Dreamland

They slip through their separate lives in a dazed dreamland, blinding themselves to what they do not wish to see: the maestro, a drug addicted jazz musician, and the hitman, a hired killer tied to the mob boss called Hercules, operating efficiently and without question and trying not to dwell on what he sees when basement doors which normally remain closed sometimes open.

But nobody can live in dreamland forever, and the day has come for both the maestro and the hitman when time runs out; hired to play at the wedding of the brother of the formidable Countess, the maestro’s trumpet has been damaged and he has no money to replace it, and worse, he has disappointed Hercules, while the hitman’s slumbering conscience has received an unwanted wake up call.

A young boy in the same block of apartments comes to him, begging for help; his sister Olivia has been taken by Hercules, intended as the child bride of the Countess’ sinister brother, the Vampire, but even if he had any way to get to her before she is exchanged as a chattel in a corrupt business deal there is no plan which could get them both out alive.

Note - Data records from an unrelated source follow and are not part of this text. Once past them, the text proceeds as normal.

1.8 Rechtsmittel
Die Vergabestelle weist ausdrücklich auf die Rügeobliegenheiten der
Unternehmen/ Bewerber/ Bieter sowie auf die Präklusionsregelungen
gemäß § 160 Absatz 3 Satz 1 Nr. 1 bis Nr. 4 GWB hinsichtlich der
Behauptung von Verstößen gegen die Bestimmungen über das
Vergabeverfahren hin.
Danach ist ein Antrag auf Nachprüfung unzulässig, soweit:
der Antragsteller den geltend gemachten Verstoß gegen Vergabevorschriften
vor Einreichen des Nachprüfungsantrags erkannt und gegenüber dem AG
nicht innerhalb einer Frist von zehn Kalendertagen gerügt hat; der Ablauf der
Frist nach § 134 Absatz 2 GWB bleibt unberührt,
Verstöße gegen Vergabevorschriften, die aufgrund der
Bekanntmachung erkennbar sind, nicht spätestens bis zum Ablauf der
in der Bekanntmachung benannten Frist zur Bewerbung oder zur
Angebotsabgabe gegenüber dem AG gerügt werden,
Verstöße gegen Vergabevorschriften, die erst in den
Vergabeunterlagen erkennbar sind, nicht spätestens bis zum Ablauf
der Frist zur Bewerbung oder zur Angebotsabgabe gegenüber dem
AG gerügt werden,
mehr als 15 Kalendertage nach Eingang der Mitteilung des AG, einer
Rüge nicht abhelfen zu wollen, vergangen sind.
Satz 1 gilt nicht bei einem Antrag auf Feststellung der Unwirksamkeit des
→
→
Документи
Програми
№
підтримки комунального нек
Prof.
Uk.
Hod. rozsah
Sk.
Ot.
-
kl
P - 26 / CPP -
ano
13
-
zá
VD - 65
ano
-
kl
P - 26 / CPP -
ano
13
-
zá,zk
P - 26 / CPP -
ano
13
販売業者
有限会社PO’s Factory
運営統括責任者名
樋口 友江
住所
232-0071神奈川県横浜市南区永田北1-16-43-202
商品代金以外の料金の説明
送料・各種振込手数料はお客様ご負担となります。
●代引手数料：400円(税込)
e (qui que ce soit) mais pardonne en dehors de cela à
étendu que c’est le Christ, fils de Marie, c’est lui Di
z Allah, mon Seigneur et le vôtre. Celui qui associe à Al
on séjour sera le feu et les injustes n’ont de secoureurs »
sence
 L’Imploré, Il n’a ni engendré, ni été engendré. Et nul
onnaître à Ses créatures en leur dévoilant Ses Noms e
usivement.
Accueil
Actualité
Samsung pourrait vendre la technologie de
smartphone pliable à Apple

A surreal black comedy thriller from the writer and director of alt-zombie cult classic Pontypool, Tony Burgess and Bruce McDonald, Dreamland also reunites the stars of that film, Stephen McHattie in the dual roles of the maestro and the hitman, often playing scenes with himself, two facets of the same ruined soul tied together by fate, and Lisa Houle as another worker at Hercules’ nightclub seeking a better life she knows will never come.

With echoes of many of the worlds of David Lynch from Twin Peaks to Lost Highway in the themes of duality, the cool jazz soundtrack and the abstract oddity and painful absurdity of the trail of chaos left across the unnamed European city, the characterisations exist totally and profoundly in the moment, doorways into inexplicable madness and obsession best left closed.

The cast rounded out by He Never Died’s Henry Rollins as the razor-tempered Hercules, Errors of the Human Body’s Tómas Lemarquis as the repulsively intimate Vampire and Kalifornia‘s Juliette Lewis as the Countess, a monster in designer gowns, all of them embracing and indulging their vile characters, Dreamland teeters on the cusp of unravelling to a nightmare populated by people for whom no good choices are left.